▶ EXTRACTED DATA
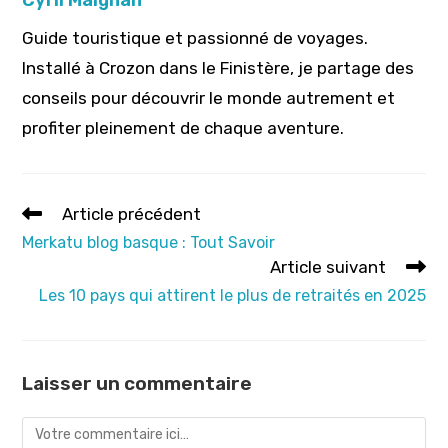
Guide touristique et passionné de voyages.
Installé à Crozon dans le Finistère, je partage des
conseils pour découvrir le monde autrement et
profiter pleinement de chaque aventure.
Read
Article précédent
more
Merkatu blog basque : Tout Savoir
articles
Article suivant
Les 10 pays qui attirent le plus de retraités en 2025
Laisser un commentaire
Comment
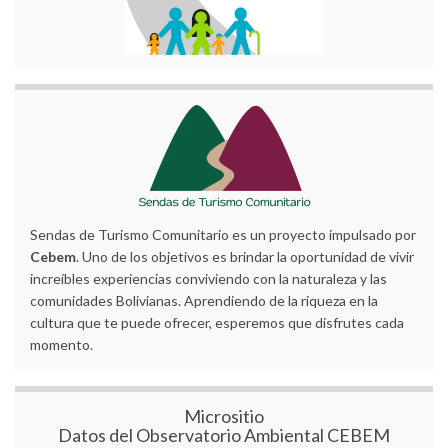
Sendas de Turismo Comunitario es un proyecto impulsado por
Cebem
. Uno de los objetivos es brindar la oportunidad de vivir
increíbles experiencias conviviendo con la naturaleza y las
comunidades Bolivianas. Aprendiendo de la riqueza en la
cultura que te puede ofrecer, esperemos que disfrutes cada
momento.
Micrositio
Datos del Observatorio Ambiental CEBEM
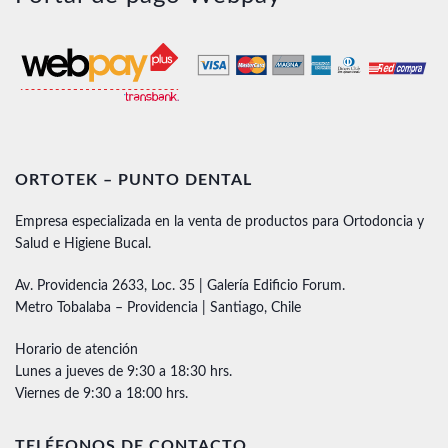
ORTOTEK – PUNTO DENTAL
Empresa especializada en la venta de productos para Ortodoncia y
Salud e Higiene Bucal.
Av. Providencia 2633, Loc. 35 | Galería Edificio Forum.
Metro Tobalaba – Providencia | Santiago, Chile
Horario de atención
Lunes a jueves de 9:30 a 18:30 hrs.
Viernes de 9:30 a 18:00 hrs.
TELÉFONOS DE CONTACTO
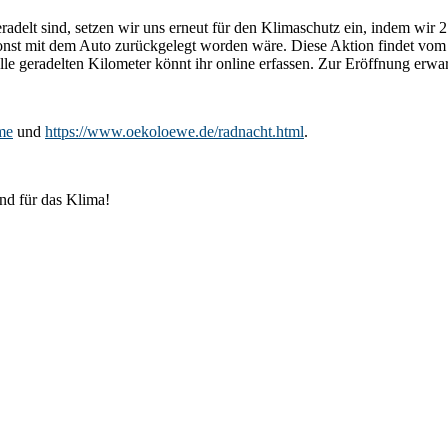
radelt sind, setzen wir uns erneut für den Klimaschutz ein, indem wir
sonst mit dem Auto zurückgelegt worden wäre. Diese Aktion findet vom 0
 geradelten Kilometer könnt ihr online erfassen. Zur Eröffnung erwar
me
und
https://www.oekoloewe.de/radnacht.html
.
nd für das Klima!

▶ TASK REQUIREMENTS
Print the text from all of the records above line by line, keeping every character unchanged, and leave out the pictures.

▶ REPLY TO THE TASK
Guide touristique et passionné de voyages.
Installé à Crozon dans le Finistère, je partage des
conseils pour découvrir le monde autrement et
profiter pleinement de chaque aventure.
Read
Article précédent
more
Merkatu blog basque : Tout Savoir
articles
Article suivant
Les 10 pays qui attirent le plus de retraités en 2025
Laisser un commentaire
Comment
Sendas de Turismo Comunitario es un proyecto impulsado por
Cebem
. Uno de los objetivos es brindar la oportunidad de vivir
increíbles experiencias conviviendo con la naturaleza y las
comunidades Bolivianas. Aprendiendo de la riqueza en la
cultura que te puede ofrecer, esperemos que disfrutes cada
momento.
Micrositio
Datos del Observatorio Ambiental CEBEM
ORTOTEK – PUNTO DENTAL
Empresa especializada en la venta de productos para Ortodoncia y
Salud e Higiene Bucal.
Av. Providencia 2633, Loc. 35 | Galería Edificio Forum.
Metro Tobalaba – Providencia | Santiago, Chile
Horario de atención
Lunes a jueves de 9:30 a 18:30 hrs.
Viernes de 9:30 a 18:00 hrs.
TELÉFONOS DE CONTACTO
radelt sind, setzen wir uns erneut für den Klimaschutz ein, indem wir
sonst mit dem Auto zurückgelegt worden wäre. Diese Aktion findet vom 0
 geradelten Kilometer könnt ihr online erfassen. Zur Eröffnung erwar
me
und
https://www.oekoloewe.de/radnacht.html
.
nd für das Klima!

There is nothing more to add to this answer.